Document segment =
-- -- --

John Moussouris was 15, spending Easter vacation with a Greek uncle who was the disciple of a local mystic, when he had his “intellectual awakening.” Studying a text on quantum mechanics one drowsy afternoon, Moussouris suddenly saw the patterns on the wallpaper become inverted: The white background became the prominent design and the black pattern became empty spaces in the wall.
Perception and the representation of information, Moussouris decided, were more important than the objects themselves. That realization, which stood quantum mechanics on its head, became a central theme in his doctoral dissertation at Oxford.
And it has become the driving force behind Moussouris’ current odyssey, MicroUnity Systems Engineering, which has for the last seven years been striving to develop a supercomputer-on-a-chip that will enable everyday appliances to process and transmit a rich mix of video, graphics and audio information.
The “media processor,” now nearly ready for sample production, can process multimediainformation at up to 100 times the speed of Intel’s flagship Pentium chip and is easily programmable for virtually any communications application. That capability could make the MicroUnity chip as important to the communications world as the Intel microprocessor has been to personal computers.
Moussouris, who with his penetrating eyes, gaunt frame and graying beard looks, at 46, a little like a mystic himself, becomes highly animated when he talks about MicroUnity. It’s no accident the company’s acronym spells MUSE, and its product code names come from the muses of Greek mythology, who were said to inspire music and poetry.
Picking up a magazine-size electronic board affixed with a media processor, Moussouris describes how in just a few years such a board, for an extra $200, will be able to turn a regular television into a “broad-band” TV, or “bro-TV,” capable of alternatively handling cable or satellite TV, surfing the World Wide Web, providing high-resolution digital TV or acting as a video telephone.

-- -- --

Information shown =
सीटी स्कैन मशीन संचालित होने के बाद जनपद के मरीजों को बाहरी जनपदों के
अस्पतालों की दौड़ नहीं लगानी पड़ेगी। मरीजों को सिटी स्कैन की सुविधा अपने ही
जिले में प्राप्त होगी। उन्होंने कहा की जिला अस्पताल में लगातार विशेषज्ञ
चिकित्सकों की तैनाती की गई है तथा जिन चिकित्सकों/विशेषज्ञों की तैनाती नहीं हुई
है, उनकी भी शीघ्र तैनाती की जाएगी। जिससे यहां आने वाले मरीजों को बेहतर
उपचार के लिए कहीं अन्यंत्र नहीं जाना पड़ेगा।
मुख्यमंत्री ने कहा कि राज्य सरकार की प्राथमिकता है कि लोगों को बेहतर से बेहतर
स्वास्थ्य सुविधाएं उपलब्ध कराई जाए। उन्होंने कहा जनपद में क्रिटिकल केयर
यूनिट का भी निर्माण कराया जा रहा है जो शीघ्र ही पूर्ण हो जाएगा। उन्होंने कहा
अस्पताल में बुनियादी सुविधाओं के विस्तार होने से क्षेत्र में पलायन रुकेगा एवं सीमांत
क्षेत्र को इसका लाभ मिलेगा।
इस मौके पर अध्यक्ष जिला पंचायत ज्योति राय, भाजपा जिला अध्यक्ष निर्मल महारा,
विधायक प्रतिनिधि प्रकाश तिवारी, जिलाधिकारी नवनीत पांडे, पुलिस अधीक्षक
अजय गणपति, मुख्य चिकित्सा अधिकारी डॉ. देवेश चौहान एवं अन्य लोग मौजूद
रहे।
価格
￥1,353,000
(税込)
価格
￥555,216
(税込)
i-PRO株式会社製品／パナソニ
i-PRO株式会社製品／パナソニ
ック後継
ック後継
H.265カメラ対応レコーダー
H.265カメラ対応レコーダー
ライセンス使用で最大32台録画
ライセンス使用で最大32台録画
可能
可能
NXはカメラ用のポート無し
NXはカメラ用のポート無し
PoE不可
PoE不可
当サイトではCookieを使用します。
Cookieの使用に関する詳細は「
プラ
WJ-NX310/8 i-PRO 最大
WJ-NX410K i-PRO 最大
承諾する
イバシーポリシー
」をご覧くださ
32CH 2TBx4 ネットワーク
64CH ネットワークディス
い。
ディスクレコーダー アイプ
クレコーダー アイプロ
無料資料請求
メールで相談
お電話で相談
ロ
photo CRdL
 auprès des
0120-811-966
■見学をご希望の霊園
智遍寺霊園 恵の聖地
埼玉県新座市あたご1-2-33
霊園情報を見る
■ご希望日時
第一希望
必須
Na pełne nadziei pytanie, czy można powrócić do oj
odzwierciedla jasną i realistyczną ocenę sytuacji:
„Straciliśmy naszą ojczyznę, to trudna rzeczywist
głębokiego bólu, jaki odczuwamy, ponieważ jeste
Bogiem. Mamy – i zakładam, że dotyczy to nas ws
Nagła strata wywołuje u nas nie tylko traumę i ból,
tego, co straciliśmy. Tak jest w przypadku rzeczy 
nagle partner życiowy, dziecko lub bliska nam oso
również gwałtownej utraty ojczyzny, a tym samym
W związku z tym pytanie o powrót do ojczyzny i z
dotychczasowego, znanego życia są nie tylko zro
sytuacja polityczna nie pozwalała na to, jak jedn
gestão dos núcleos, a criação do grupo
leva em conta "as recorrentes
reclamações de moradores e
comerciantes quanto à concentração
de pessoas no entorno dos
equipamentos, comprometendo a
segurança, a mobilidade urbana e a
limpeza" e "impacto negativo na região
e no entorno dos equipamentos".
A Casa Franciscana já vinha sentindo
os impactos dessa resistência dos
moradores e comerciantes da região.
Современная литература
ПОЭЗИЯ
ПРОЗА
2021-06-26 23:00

-- -- --

Work task A = From the article about MicroUnity, list every function that the media processor board is said to let a "bro-TV" perform.
Work task B = Resume the article about MicroUnity, starting right after its last sentence.
The rows come from a separate source, unrelated to the article about MicroUnity.

Written reply A =
- Handling cable or satellite TV
- Surfing the World Wide Web
- Providing high-resolution digital TV
- Acting as a video telephone

Written reply B =
“We’ll be inside TV sets, smart phones and wireless mobile devices,” Moussouris says. He expects the MicroUnity chip designs to be widely licensed to chip makers and communications companies and sold in huge quantities. “There are only 100 million PCs out there, but there are 5 billion telephones, televisions and radios.”
Sound a little farfetched? A lot of people think so.
To begin with, the company has run through an estimated $150 million and has yet to demonstrate even a prototype.
“They’ve bitten off more than they can chew,” Will Strauss, head of market research at Forward Concepts in Tempe, Ariz., says flatly. Strauss has looked at the emerging area of media processors and thinks more targeted companies such as Chromatic Research, which is focusing on personal computer applications, have a better chance.
But Moussouris’ credentials demand that he be taken seriously. While at IBM in the late 1970s and early 1980s he was a pioneer in the development of Reduced Instruction Set Computing, or RISC, a new kind of microprocessor design, and he then went on to co-found MIPS Computer Systems, a microprocessor company that is now part of Silicon Graphics.
Craig Hanson, chief architect of MicroUnity’s media processor and formerly chief architect at Next Computer and MIPS, says Moussouris’ depth of knowledge and his focus on doing cutting edge research have helped attract top designers.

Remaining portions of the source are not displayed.